Editions SAMSA

Editions SAMSA

J’ai interrogé en séance plénière la Ministre de la Culture concernant les Editions Samsa.

Voici notre échange:

Mme Isabelle Emmery  – Madame la Ministre, nous remettions ce midi le prix littéraire du Parlement de la Fédération Wallonie-Bruxelles, consacré cette année à l’écriture théâtrale. C’est l’auteur Kenan Görgün qui l’a obtenu pour son œuvre intitulée «J’habite un pays fantôme». Je vous encourage d’ailleurs à découvrir cet ouvrage primé par notre Parlement.

Ce prix démontre l’importance que nous attachons au secteur de l’édition, ce qui m’amène à vous questionner à propos des différentes mésaventures que subit le milieu de l’édition. Il y a quelque temps, Luce Wilquin annonçait son retrait de la vie active et la fermeture de sa maison d’édition pour des raisons personnelles. Elle indiquait également que l’énergie à consacrer à une activité difficile à mener venait parfois à lui manquer.

Aujourd’hui, c’est l’éditeur Christian Lutz qui nous fait part de ses difficultés et qui pousse un cri d’alarme personnel. Il précise qu’à la veille de la Foire du livre de Bruxelles, un opus sortira afin de nous expliquer que si nous n’accordons pas plus d’attention aux subventions que nous octroyons au secteur de l’édition, nous risquons, à travers la fermeture de ces maisons d’édition, de couper le citoyen de la pensée.

Ces deux dossiers interviennent au même moment et amènent dès lors un questionnement général quant à ce secteur. Quel est votre ressenti quant à la fermeture de ces deux maisons d’édition? Un dialogue a-t-il été entamé concernant la fermeture de la maison d’édition SAMSA? Avez-vous envisagé des pistes de solution? Que va-t-il advenir des subventions antérieures?

Mme Alda Greoli, vice-présidente du gouvernement et ministre de la Culture et de l’Enfance. – Avant tout chose, je félicite le Parlement pour ce prix littéraire essentiel et le remercie de contribuer à la renommée du livre et des auteurs, mais aussi et surtout d’inciter nos citoyens à la lecture. Ce n’est pas un hasard si, tous ensemble, nous venons de finaliser le dossier du prix unique du livre, dossier vieux de 35 ans!
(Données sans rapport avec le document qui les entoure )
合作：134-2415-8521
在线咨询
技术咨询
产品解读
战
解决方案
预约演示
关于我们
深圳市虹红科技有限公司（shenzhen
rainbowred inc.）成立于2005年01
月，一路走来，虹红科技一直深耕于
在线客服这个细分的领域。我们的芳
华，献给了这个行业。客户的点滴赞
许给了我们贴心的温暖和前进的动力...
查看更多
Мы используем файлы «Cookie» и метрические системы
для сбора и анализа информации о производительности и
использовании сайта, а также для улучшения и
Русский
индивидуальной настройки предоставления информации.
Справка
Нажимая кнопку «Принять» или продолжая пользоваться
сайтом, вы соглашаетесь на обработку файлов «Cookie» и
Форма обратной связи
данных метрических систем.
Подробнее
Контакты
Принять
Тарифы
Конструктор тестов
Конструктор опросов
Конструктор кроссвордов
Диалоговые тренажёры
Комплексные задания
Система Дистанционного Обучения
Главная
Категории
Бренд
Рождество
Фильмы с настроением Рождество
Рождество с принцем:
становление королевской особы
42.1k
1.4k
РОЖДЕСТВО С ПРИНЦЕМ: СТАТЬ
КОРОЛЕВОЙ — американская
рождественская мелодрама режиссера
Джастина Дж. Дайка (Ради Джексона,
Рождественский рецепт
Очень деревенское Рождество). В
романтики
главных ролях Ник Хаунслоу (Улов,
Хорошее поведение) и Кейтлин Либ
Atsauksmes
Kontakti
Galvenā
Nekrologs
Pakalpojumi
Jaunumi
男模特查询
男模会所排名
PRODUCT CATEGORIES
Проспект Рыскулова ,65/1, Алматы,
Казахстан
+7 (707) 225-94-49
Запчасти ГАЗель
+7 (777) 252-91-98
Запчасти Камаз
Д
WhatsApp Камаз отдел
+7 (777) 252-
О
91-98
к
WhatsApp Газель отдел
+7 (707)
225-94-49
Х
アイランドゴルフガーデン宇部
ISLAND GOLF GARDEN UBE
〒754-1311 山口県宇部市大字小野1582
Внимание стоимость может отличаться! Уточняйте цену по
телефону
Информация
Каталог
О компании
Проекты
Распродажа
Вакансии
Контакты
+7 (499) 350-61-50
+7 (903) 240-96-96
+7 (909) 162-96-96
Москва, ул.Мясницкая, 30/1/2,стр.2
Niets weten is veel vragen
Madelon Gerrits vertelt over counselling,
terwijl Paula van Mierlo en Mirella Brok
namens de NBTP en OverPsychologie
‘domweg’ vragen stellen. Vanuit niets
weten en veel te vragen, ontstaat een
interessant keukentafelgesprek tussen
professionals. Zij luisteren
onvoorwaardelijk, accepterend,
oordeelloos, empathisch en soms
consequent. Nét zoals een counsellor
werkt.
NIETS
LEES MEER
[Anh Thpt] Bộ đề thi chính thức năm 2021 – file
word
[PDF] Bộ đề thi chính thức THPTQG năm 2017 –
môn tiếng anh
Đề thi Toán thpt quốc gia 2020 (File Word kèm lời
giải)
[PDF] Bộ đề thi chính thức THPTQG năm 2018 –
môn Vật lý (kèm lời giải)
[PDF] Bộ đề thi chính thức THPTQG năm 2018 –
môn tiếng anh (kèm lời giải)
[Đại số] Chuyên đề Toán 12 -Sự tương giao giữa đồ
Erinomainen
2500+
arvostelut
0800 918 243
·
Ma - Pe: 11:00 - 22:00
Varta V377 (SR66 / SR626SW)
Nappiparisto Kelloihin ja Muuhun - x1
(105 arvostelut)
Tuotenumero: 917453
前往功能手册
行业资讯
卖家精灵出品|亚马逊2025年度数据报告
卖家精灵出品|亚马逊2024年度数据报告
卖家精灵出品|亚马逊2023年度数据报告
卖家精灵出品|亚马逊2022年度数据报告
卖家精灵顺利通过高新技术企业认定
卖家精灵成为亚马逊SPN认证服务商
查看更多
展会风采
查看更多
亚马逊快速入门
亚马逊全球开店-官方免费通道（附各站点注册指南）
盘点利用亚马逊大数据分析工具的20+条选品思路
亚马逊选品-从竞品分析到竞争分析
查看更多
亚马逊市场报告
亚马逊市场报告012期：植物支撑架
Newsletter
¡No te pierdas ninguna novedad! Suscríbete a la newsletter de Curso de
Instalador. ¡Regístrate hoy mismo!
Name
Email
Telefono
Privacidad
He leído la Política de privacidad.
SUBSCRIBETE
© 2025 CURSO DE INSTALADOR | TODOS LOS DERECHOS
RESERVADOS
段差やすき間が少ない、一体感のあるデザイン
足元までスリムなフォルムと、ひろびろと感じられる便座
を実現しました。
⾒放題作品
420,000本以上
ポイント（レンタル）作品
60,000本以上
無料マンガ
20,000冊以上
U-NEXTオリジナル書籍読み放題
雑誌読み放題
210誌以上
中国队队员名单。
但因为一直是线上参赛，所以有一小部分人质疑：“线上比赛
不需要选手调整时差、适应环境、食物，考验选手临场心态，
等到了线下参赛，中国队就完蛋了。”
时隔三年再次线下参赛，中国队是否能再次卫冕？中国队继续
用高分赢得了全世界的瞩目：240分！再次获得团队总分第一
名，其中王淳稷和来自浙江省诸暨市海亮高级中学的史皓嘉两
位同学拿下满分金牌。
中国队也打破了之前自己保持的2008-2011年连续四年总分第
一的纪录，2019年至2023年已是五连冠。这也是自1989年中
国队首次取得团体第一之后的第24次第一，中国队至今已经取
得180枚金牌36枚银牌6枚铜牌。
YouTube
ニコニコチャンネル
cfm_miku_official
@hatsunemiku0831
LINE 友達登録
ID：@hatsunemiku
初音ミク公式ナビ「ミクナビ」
Par ce geste, nous avons soutenu non seulement les auteurs et les lecteurs, mais aussi toute la chaîne du livre, au sein de laquelle les éditeurs jouent un rôle essentiel.

Aujourd’hui, la Communauté française consacre 700 000 euros au soutien des éditeurs. Dans ce cadre, nous avons négocié avec le milieu de l’édition afin d’établir une série de critères. Le secteur du livre étant soumis à la concurrence, des balises sont nécessaires afin de ne pas transformer ce budget de 700 000 euros en aide d’État. C’est pourquoi l’un des critères majeurs concerne la capacité de recettes propres au regard des subventions. Ce critère n’était pas rempli par certains éditeurs, qui ne pouvaient dès lors pas prétendre à des subventions. Un second critère crucial impose l’interdiction d’utiliser les subventions allouées par une autorité publique pour couvrir des dettes figurant au passif social.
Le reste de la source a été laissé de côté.